A group of passengers made their way to a steamship not far from where I stood. Most of the passengers were white, but I noticed a dark-skinned woman near the back. She held the hand of a small girl, and they each were carrying a bundle. I watched their careful progress up the gangplank, unable to look away. Just before they disappeared into the belly of the ship, the little girl turned, smiled, and waved to me, as though she knew I was watching.
I lifted my hand.
The child nodded, and then she was gone.
Tears formed and slid down my cheeks as the ship pulled away from the dock and started north. To a new beginning, I hoped. For the girl and her mother.
What about me? Didn’t I deserve a new beginning too?
Sam wouldn’t want me to end my life. Not when his life had been spared. Not when we had such hope and dreams for freedom, we could almost taste it. I’d been offered marriage by a good man when the war was over. And despite the horrors I’d witnessed in the hospitals, a small flame flickered somewhere inside me at the thought of becoming one of the first black nurses. If I walked into the river and let it carry me to my death, I would allow fear and hatred to win.
I looked upstream just as the steamer rounded a bend and disappeared, carrying the little girl into her future. I lifted my hand again, but it was to the scared six-year-old who’d existed inside me all these years that I bid farewell.
It was time for me to live. To love. To forgive.
When I arrived at the prison hospital later that morning, the place was in an uproar. Federal soldiers swarmed the hallways, dragging patients from their beds to be loaded into wagons outside.
I hurried upstairs and found Cait in the hallway outside the ward. “What’s happening?”
“They’re removing prisoners they deem well enough to travel. The men will be marched north to prison.”
Although we’d known it would happen eventually, the news was disheartening. Most of the men in our ward werenot well enough for the long journey to Camp Chase in faraway Ohio.
I looked into the room to where Burton Hall waited with the others. He stared straight ahead, and I wondered if he was scared.
Two Federal soldiers stood in the aisle between the rows of beds, conversing in low tones. Finally the senior officer stepped forward.
“You, you, you, and you.” He pointed to four men, including Burton. “Gather your belongings and prepare for immediate departure.” They exited the room, brushing past me.
I wanted to run after them and protest. To remind them Burton had lost an arm and still required help with the most basic needs. How could he manage a long march north in the bitter weather?
Cait hurried into the ward and set to work packing one of the soldiers’ meager belongings. I made my way to Burton. He was trying to button his coat.
“Let me help you,” I said.
Surprise registered on his pale face. “Frankie.”
I gently moved his hand away and fastened the rows of brass buttons on his dirty gray coat.
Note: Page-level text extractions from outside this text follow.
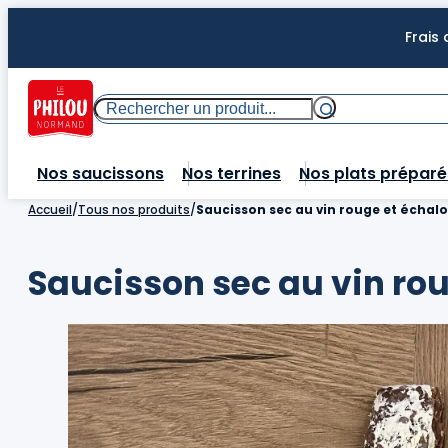
Aller
Frais
au
contenu
Rechercher
Nos saucissons
Nos terrines
Nos plats préparé
Accueil
/
Tous nos produits
/
Saucisson sec au vin rouge et échalo
Saucisson sec au vin rou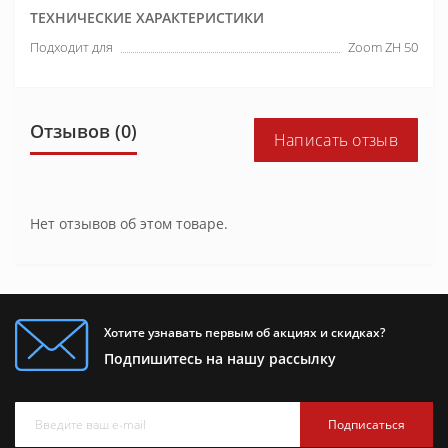
ТЕХНИЧЕСКИЕ ХАРАКТЕРИСТИКИ
Подходит для
Zoom ZH 50
Отзывов (0)
Написать отзыв
Нет отзывов об этом товаре.
Хотите узнавать первым об акциях и скидках?
Подпишитесь на нашу рассылку
Подписаться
There were so many things I wanted to say, but now that our time was cut short, only one mattered.
“I was wrong last night to say I wouldn’t forgive you.” Tears sprang to my eyes unbidden. “I do, Burton. I forgive you. You were just a child, like me. You couldn’t have stopped what your mama and pappy done.”
His throat convulsed, as though he too fought emotions.
A Federal soldier filled the doorway. “Move out.”
Fear, raw and full, came to Burton’s eyes, and I knew I couldn’t let him go without hope. I grasped his coat by the lapels. “You listen to me, Burton Hall. You’re gonna make it. Don’t let that missing arm rob you of the life God has for you. When this war is over, you come on home. You hear me?”
Unshed tears glistened as he nodded.
I let go, and he reached for his haversack. He joined the other men, but before he walked through the doorway, he stopped and faced me.
“Charlotte will be mighty glad to know you’re doing so well, Frankie. She never forgot you.”
And then he was gone.
CHAPTERTWENTY-FIVE
My sister and her children moved in with us while I was at work the following day. Boxes, suitcases, and toys littered the foyer and spilled into the living room when I opened the door. If I’d been told it was happening, I couldn’t remember. It was a shock to come home from interviewing an elderly gentleman who lived down the street from Frankie to find the house in bedlam.